Донаван неподвижно сидел в кресле и, нахмурившись, осторожно приглаживал волосы рукой с наманикюренными ногтями. Когда он наконец заговорил, Марта была поражена — куда девалась вся его самоуверенность: перед нею был покинутый ребенок, говоривший срывающимся, жалобным голосом.
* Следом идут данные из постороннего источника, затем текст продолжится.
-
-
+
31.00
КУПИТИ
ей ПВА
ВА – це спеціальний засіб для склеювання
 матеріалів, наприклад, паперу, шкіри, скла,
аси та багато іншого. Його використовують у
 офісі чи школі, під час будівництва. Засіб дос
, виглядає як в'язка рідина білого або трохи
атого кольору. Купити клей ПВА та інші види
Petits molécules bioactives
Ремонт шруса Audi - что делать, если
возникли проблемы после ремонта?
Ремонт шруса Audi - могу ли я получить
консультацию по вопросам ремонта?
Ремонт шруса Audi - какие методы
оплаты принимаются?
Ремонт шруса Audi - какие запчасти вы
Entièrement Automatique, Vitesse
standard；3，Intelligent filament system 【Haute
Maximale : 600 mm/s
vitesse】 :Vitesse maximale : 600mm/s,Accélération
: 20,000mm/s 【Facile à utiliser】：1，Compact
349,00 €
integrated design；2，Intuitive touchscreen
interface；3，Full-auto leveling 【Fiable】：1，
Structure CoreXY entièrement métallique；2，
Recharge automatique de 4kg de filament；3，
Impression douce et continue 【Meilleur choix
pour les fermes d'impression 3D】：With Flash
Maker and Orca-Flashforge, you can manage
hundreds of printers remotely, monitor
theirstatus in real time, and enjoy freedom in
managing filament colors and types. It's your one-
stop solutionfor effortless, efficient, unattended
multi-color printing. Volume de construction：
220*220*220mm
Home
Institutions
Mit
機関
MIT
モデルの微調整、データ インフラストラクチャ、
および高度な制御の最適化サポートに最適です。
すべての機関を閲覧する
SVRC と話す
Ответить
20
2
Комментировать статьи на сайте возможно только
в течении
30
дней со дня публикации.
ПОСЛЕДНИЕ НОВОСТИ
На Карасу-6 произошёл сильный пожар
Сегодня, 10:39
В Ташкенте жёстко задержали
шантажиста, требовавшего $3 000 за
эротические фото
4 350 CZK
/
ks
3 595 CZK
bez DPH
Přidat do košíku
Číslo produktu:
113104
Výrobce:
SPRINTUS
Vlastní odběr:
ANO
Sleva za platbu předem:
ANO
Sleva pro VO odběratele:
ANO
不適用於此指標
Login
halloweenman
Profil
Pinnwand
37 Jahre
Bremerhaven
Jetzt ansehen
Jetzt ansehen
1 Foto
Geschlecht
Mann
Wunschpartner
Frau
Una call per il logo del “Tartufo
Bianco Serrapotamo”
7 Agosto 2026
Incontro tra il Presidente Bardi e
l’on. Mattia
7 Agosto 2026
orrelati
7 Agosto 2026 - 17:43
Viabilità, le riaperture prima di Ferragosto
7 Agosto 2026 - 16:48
— Она каждый вечер уходит, и отцу волей-неволей приходится это терпеть. Одному богу известно, как он может целыми днями сидеть у себя в комнате и читать… — Он спохватился, вскочил и сказал уже совсем иным, обычным тоном: — Ну ладно, пойдемте посмотрим, что моя заблудшая мамаша оставила нам поесть.
Они уселись на противоположных концах длинного обеденного стола; прислуживал им туземец в традиционной форме — красная феска, белоснежная куртка, бесстрастное лицо. Через некоторое время он явился с подносом и подошел с ним к Донавану. На подносе был лишь поджаренный хлеб, вареное яйцо и кусочек дрожащего зеленого желе…
— У моего отца язва желудка, — пояснил Донаван таким тоном, точно это было для него личным оскорблением. — Унесите это, — сказал он, махнув слуге рукой. — А впрочем, нет, подождите. — Поднос снова поставили перед Донаваном; его губы медленно искривились в злой усмешке, очень похожей на усмешку его матери, он вынул из петлицы желтый мак, просунул его в кольцо с салфеткой и вторично махнул рукой, чтобы унесли поднос. — Ну вот, — с напускной ворчливостью заметил он, — вы и заглянули в семейную жизнь Андерсонов.